Sean C. Dwyer: My type seems to be becoming more and more American Psycho, and I am alright with that! It might even lead to playing Batman! (It did for Christian Bale!) I love superheros, and I have played a variety of superheros, but I would like to play an ultra-realistic superhero, dark and brooding. An android… a space explorer… Virgil in an adaptation of Dante’s Inferno… the list goes on!
Charlie David:In addition to acting, tell me about the other areas of entertainment you’re pursuing.
Sean C. Dwyer: Specifically entertainment? Well, that would be writing scripts and directing… I love editing and don’t get enough opportunity to do that. I’m a lawyer, but NOT an entertainment lawyer, as a lawyer it is social justice for me… criminal, youth, family… research for acting perhaps!
I love painting and drawing as well, but those are areas just for me privately; no outside judgement, what I do will be good enough for me and that’s good enough! Entirely my creation, haha.
Charlie David:With so much going on in the world today, what’s your motivation to be a performer? Do you act to explain? To get away? To move past? To widen our knowledge? To incite a conversation?

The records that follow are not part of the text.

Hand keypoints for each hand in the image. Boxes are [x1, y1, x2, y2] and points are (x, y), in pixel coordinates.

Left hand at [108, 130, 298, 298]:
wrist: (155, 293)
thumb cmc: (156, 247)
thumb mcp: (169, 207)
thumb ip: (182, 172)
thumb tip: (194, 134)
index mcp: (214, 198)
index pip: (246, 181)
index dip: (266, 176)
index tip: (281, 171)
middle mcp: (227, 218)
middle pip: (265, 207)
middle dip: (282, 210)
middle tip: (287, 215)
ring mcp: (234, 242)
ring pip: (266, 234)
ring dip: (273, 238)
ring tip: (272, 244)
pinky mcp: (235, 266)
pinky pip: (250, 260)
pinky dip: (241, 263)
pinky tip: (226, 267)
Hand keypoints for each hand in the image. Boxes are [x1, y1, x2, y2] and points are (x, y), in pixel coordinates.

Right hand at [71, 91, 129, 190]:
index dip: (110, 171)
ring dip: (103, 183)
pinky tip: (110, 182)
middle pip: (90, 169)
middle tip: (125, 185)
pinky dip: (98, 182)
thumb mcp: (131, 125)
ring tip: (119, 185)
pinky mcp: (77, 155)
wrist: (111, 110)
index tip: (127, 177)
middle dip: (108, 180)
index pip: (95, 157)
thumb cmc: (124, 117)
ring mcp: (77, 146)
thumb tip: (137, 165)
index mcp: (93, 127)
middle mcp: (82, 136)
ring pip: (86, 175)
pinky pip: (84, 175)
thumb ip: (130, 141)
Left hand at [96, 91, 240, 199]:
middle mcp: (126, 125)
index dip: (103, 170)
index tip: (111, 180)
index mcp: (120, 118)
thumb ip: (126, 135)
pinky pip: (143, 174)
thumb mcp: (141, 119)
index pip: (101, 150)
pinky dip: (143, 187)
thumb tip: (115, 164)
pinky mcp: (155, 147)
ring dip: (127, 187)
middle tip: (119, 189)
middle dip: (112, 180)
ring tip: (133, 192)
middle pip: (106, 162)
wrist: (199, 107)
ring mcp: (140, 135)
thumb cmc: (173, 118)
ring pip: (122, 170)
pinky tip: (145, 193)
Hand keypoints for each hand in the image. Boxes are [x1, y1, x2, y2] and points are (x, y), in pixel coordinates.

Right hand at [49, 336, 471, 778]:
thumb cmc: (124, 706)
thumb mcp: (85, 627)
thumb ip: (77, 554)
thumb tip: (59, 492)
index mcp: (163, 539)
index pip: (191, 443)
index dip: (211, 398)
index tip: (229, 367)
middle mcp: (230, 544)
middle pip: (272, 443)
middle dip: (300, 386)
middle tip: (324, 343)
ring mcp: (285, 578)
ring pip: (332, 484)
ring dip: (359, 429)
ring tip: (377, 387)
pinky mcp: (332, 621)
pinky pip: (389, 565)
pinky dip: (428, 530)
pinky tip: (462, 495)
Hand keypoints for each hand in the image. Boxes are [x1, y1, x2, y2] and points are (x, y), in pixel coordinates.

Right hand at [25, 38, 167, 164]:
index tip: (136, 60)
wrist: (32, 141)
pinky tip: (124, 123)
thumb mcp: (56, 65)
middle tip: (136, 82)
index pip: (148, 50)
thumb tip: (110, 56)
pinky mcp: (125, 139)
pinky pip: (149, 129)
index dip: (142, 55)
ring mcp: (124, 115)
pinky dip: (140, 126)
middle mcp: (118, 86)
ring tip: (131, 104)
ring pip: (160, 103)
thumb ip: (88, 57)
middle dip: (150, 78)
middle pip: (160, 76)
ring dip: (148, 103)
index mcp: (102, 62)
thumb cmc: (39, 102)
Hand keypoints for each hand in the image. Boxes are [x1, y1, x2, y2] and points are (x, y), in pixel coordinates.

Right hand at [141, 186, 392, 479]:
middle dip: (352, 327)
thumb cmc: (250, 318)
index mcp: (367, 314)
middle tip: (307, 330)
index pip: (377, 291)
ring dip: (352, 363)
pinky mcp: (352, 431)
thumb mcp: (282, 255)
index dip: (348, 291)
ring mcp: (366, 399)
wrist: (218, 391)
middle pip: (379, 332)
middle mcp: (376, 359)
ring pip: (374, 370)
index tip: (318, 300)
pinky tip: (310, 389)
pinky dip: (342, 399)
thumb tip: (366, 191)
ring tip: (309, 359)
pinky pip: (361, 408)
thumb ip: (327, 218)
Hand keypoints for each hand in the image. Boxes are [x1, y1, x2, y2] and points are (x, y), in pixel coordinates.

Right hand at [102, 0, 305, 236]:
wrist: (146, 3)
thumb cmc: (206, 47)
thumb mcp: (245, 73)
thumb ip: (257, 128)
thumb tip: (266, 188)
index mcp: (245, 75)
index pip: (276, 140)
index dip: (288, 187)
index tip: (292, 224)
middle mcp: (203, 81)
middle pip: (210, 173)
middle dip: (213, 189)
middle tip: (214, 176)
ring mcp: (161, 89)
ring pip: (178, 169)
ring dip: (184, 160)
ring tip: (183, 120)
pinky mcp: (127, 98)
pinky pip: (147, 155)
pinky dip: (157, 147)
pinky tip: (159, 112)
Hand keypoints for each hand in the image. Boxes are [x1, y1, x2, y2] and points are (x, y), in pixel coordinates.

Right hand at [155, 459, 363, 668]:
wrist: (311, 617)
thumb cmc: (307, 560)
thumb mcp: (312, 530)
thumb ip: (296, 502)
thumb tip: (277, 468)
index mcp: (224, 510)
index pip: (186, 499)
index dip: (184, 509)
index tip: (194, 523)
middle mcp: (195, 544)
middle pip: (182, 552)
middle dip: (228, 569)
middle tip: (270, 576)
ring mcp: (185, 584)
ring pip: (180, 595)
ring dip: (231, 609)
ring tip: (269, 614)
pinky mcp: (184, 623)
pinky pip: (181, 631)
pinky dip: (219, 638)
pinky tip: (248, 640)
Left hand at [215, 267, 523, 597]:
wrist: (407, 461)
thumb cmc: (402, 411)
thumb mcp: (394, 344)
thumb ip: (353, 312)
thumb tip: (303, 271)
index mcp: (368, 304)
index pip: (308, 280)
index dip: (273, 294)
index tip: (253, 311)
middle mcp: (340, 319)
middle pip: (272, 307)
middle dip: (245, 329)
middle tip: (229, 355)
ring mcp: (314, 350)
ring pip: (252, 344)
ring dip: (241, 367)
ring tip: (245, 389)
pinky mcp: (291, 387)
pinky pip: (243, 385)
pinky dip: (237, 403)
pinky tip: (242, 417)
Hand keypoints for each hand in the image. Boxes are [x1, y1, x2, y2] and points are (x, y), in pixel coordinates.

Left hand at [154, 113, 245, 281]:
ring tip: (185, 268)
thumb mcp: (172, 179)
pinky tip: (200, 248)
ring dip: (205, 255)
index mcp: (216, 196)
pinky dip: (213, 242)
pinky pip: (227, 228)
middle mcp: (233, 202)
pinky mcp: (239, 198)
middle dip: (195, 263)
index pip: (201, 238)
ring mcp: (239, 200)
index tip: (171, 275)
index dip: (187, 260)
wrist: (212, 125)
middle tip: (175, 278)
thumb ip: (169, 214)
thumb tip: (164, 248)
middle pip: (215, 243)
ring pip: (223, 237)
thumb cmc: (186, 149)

Sean C. Dwyer: All of these reasons are excellent reasons and most definitely inspire me in various roles, from role to role it can be all of them, a few, just one or none at all. I do want to engage in current debates; like telling marginal stories and including all different types of peoples in the dominant narrative.
To instill hope, but inspire action, to engage in possible worlds as much as in hard reality. To teach and learn, to work through difficult moments in the past… like any experience from a relationship to a hike to a single breath, each is its own! But hopefully everything we do gets people talking, yes!
Charlie David:What’s next for you as a creator/actor/performer?
Sean C. Dwyer: I have a few projects on the go right now, from my own writing-directing for a sci-fi short film to playing Alexander Mackenzie in an Ontario history piece, a few rapists and chauvinists in some pieces and a few good men in others!
I’d like to send out grateful vibes and positive karma to everyone involved in the Narcissus episode of Shadowlands; awesome to see it growing, OutTV and all of the opportunity that it brings to the Canadian industry and the LGBT community; onwards and upwards!